Interestingly, I'm in the middle of writing a novel which covers xenophobia/racism (in this case, against orcs), and it comes from relatively few factors in the protagonist's life:

1: She was exclusively raised in a mage cult that values magical power over everything else.

2: Orcs cannot usually perform magic, and by the cult's value system are on par with animals.

3: She's relatively unexposed to ordinary urban life outside of infiltration, so she hasn't seen orcs sitting around and chatting like ordinary people.

4: She's been on many missions in the wild, where nomadic, raiding tribes of orcs are common. These orcs often do not speak the common tongue.
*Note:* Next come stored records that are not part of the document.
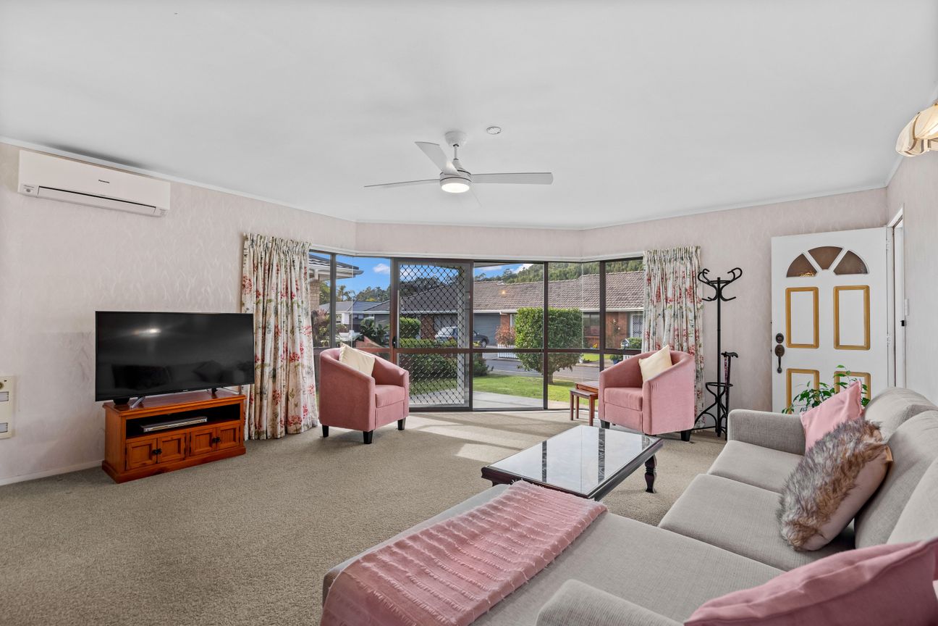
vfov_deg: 73.7
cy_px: 313
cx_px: 469
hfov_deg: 96.7
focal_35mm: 16
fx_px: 417
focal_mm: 16
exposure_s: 1/13
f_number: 5.6
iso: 500
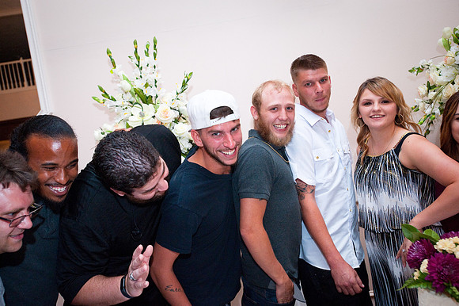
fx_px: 446
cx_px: 230
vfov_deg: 37.8
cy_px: 153
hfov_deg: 54.5
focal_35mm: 35
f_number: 5.6
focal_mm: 35
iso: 3200
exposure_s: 1/160
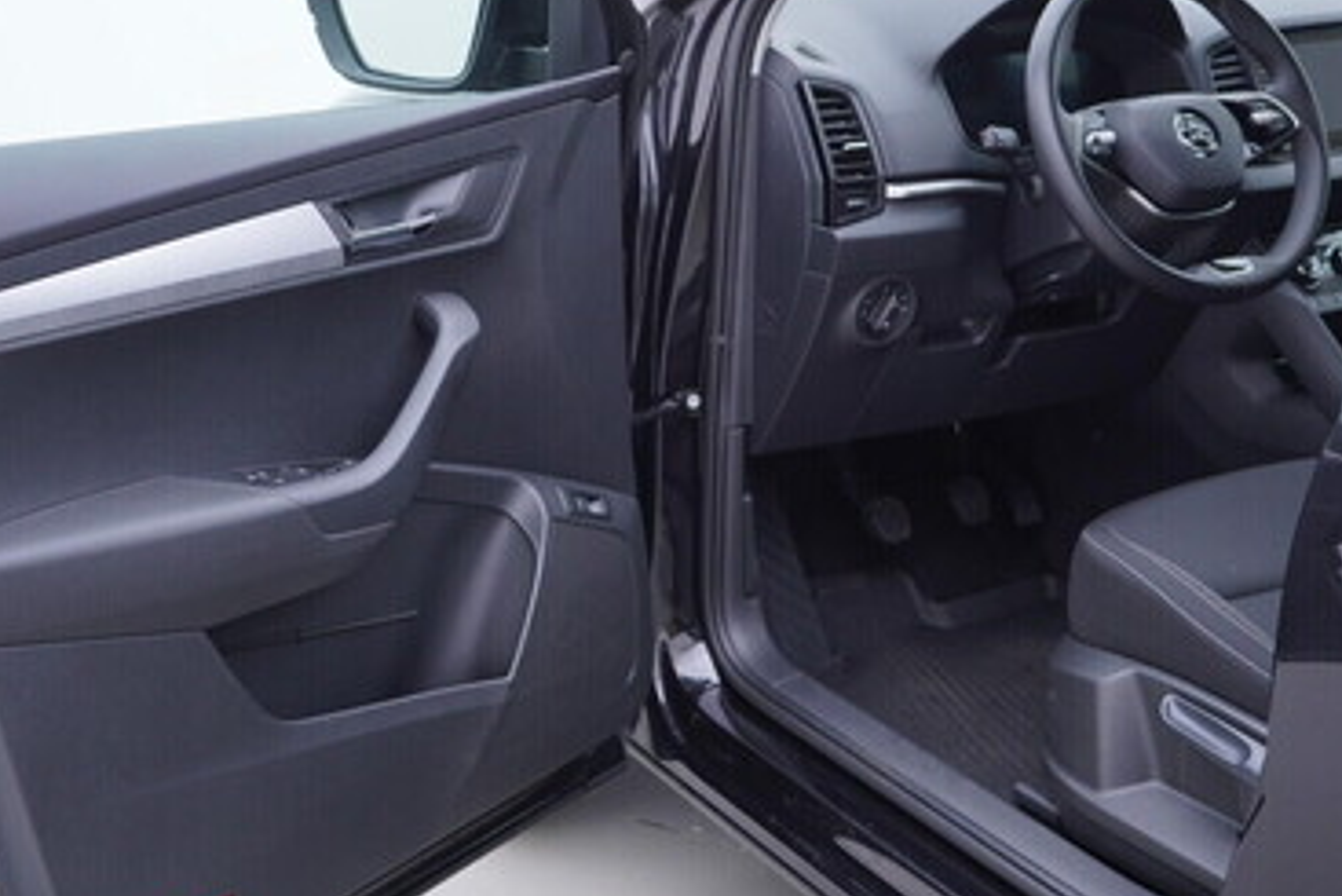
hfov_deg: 36.8
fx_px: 2014
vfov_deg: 24.9
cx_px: 633
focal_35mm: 54
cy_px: 294
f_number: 2.8
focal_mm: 24
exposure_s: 1/40
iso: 125
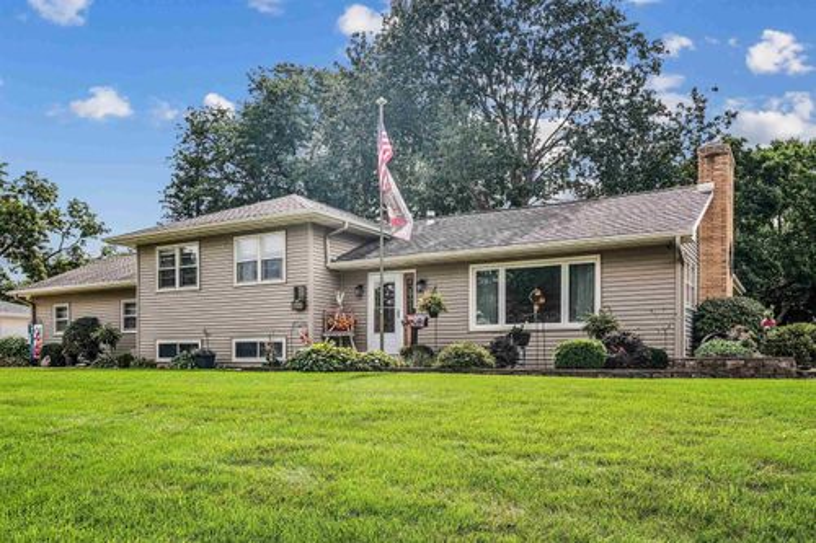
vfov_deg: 46.4
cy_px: 272
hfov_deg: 65.5
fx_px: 634
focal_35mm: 28
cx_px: 408
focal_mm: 28
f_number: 9
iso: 400
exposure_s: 1/500
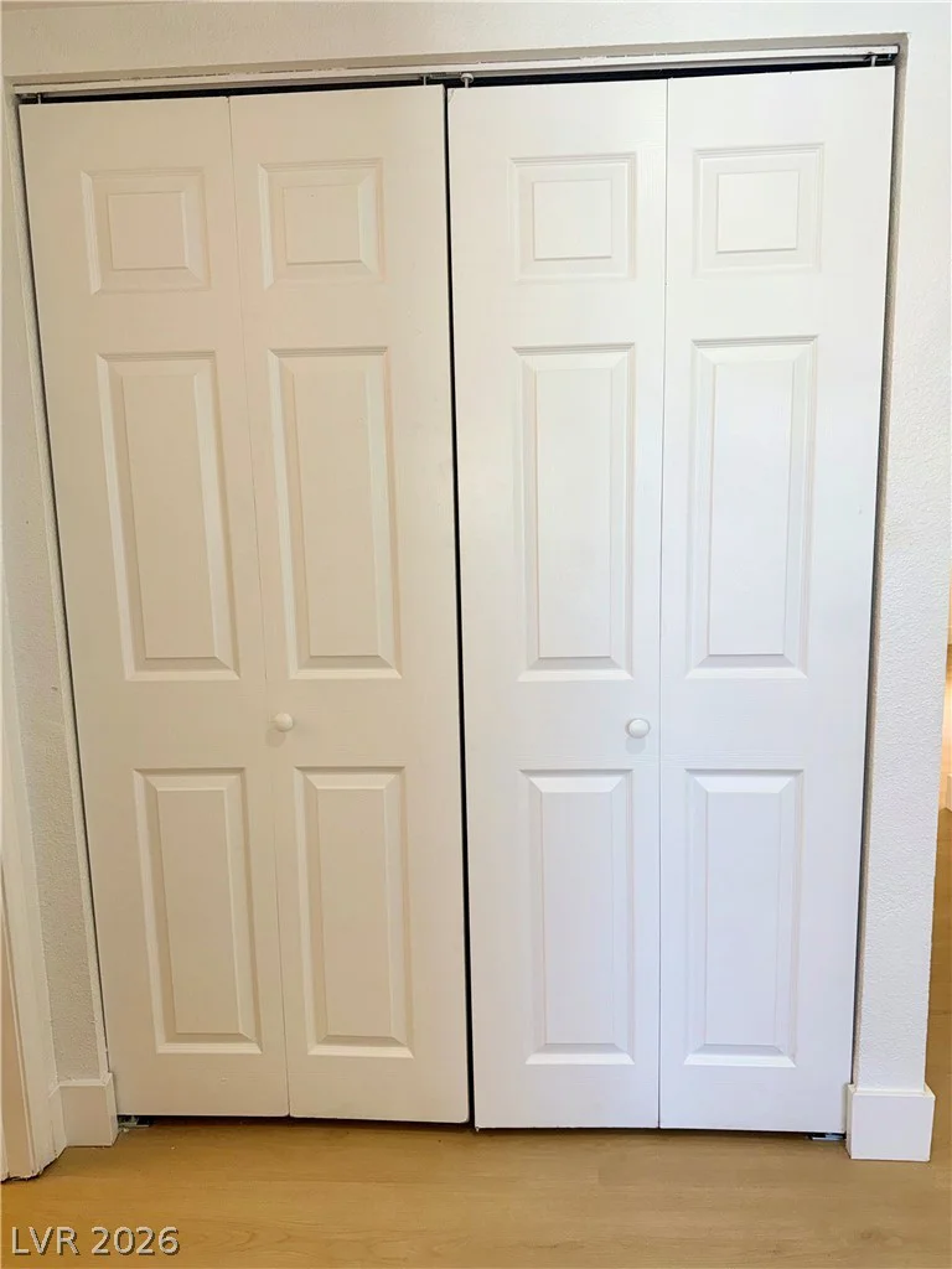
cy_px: 634
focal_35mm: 24
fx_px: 880
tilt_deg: -8.1
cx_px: 476
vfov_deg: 71.6
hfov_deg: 56.8
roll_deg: +1.2
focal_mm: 6.76
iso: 50
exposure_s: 1/152
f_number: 1.78
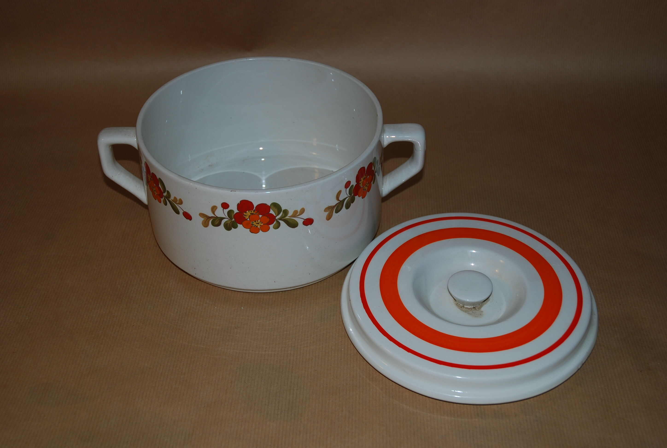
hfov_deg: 38.8
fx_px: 947
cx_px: 334
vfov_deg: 26.6
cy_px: 224
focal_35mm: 51
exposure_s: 1/125
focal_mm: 34
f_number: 4.2
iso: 100
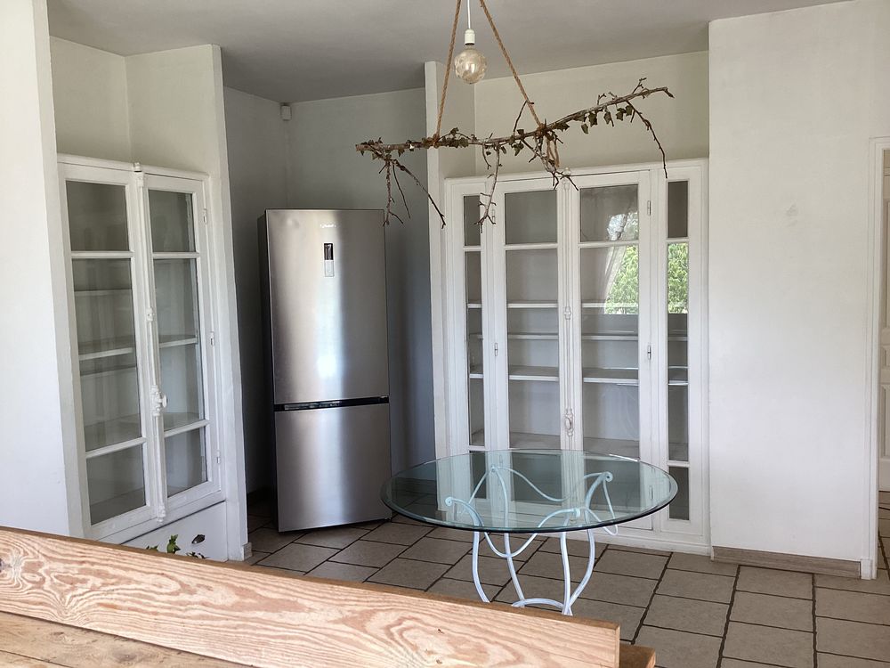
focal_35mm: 31
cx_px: 445
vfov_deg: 45.4
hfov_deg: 58.4
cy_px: 334
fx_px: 797
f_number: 2.4
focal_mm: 3.3
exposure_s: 1/120
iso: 80
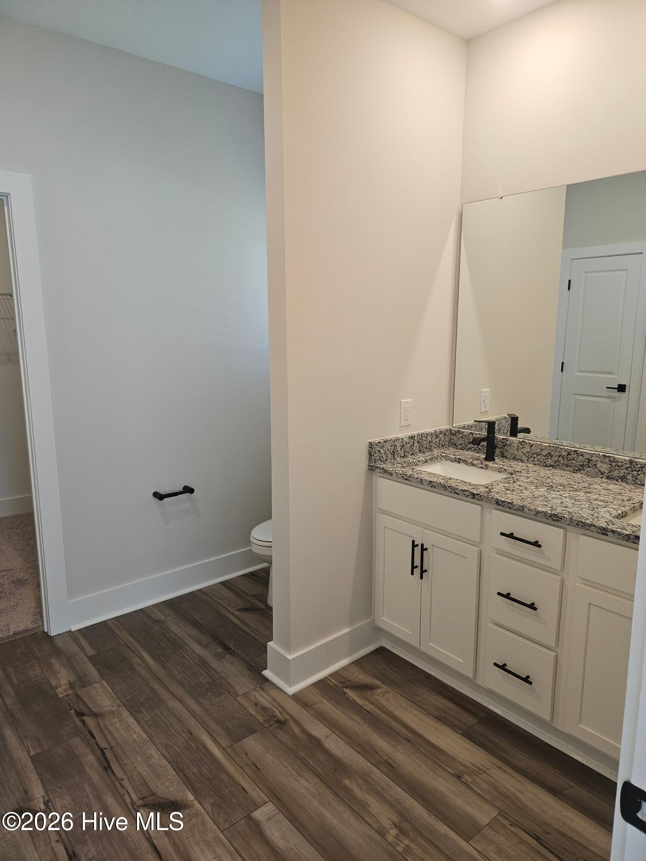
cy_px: 430
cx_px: 323
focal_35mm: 23
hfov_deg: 58.9
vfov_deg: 73.9
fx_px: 572
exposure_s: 1/120
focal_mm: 5.4
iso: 125
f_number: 1.8
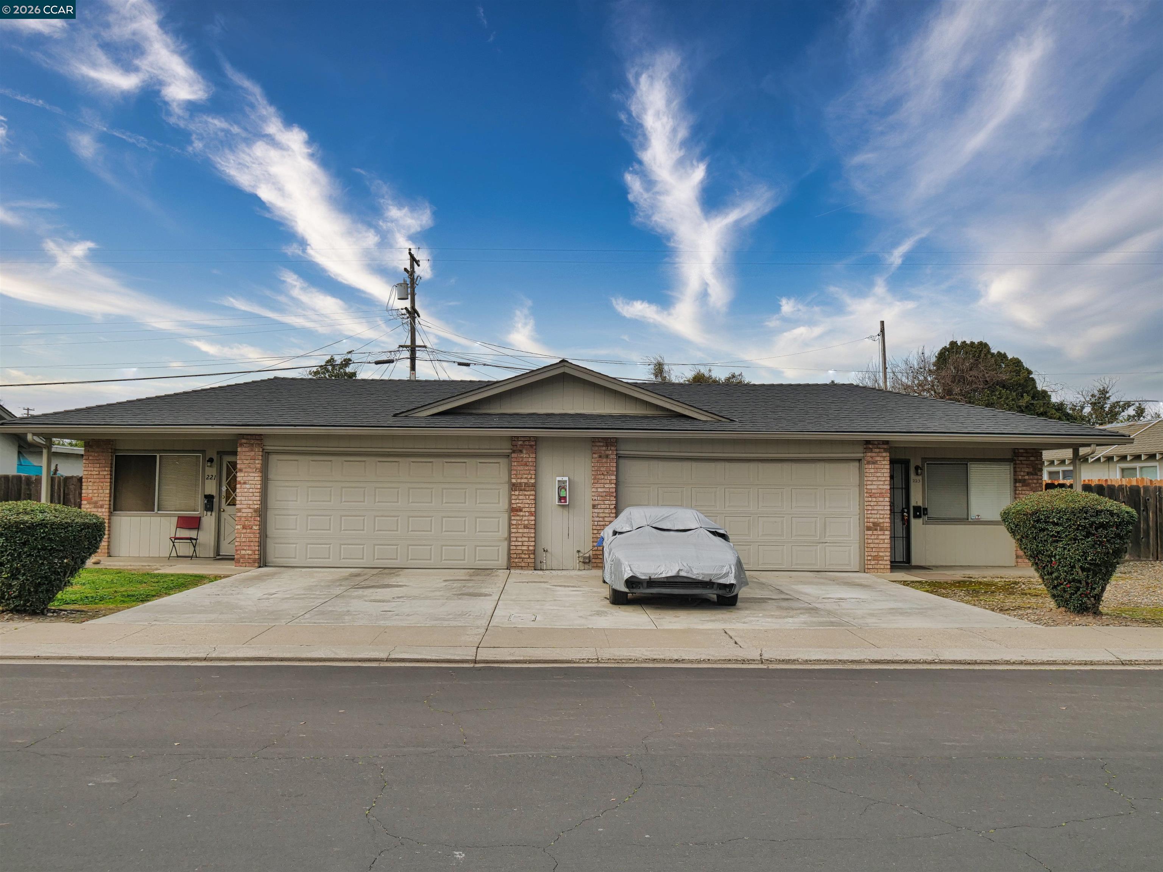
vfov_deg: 49.7
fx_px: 941
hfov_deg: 63.4
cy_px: 436
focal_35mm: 28
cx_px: 582
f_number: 6.3
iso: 125
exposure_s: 1/320
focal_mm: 14
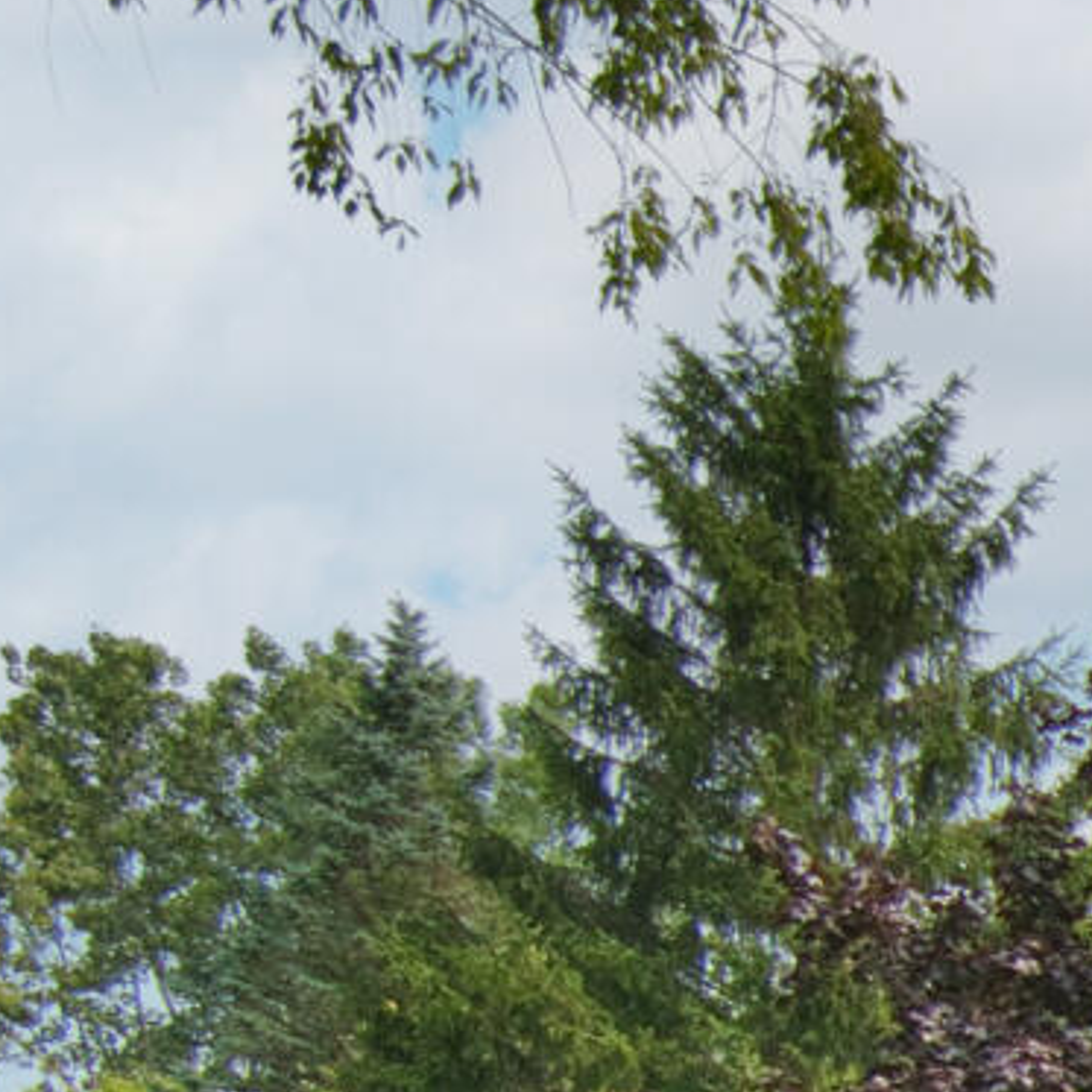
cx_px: 3156
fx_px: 7317
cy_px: 1991
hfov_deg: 7.6
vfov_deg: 8.2
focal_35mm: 205
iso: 200
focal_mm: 20
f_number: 10
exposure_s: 1/400
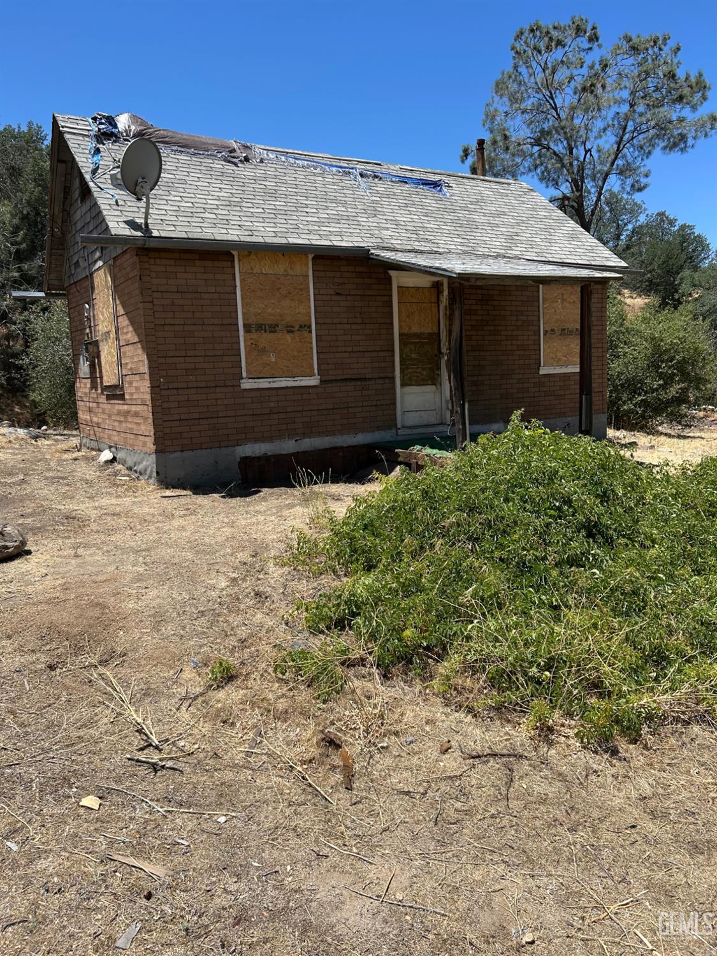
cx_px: 358
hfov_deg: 53.1
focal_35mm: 26
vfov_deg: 67.3
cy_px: 478
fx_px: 718
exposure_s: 1/3831
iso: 50
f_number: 1.5
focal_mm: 5.7
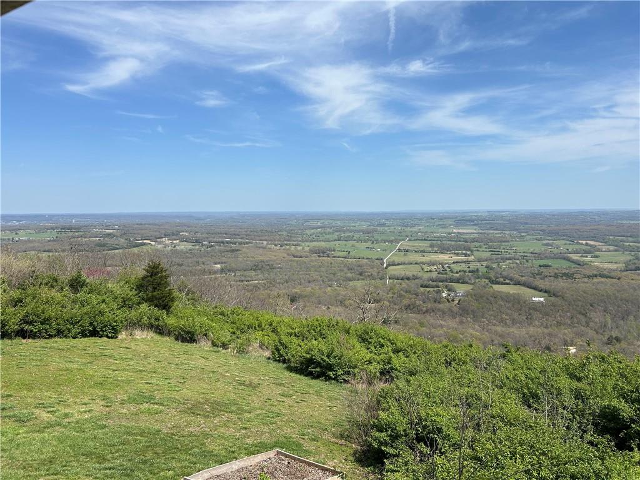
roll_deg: +0.6
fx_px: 481
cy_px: 240
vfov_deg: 53.1
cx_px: 320
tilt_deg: -4.6
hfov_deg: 67.3
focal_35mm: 26
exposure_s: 1/5882
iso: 50
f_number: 1.5
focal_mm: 5.7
As such, the information the reader has on orcs is that they're a non-magical, warlike, savage, incomprehensible race that cannot be reasoned with. As such, the protag's xenophobia is perfectly understandable... until she ends up taken prisoner by a relatively gentle orcish tribe run by one of the rare few orcish mages in history (who can speak directly to people's minds, skipping the language barrier). This forces her to accept orcs as people, albeit with a lot of mental resistance along the way.

In addition, I made her expression of xenophobia/racism semi-sympathetic (but still requiring change) by having her react to a fellow cult member behaving sadistically to an eager orcish teenager under his mercy. He, as a necromancer, is taunting him in the common tongue as he dies, getting off on his slow acquisition of control over his body, telling him he's going to raise him and use him to murder his parents, et cetera.

Despite viewing orcs as savage animals, the protagonist's throat fills with bile and she demands that he 'put him down'; that is, kill the beast to stop it suffering. She reiterates that the orc doesn't understand common, and there's no point torturing him. This shows that though xenophobic, she's not doing it out of a place of hatred or sadism.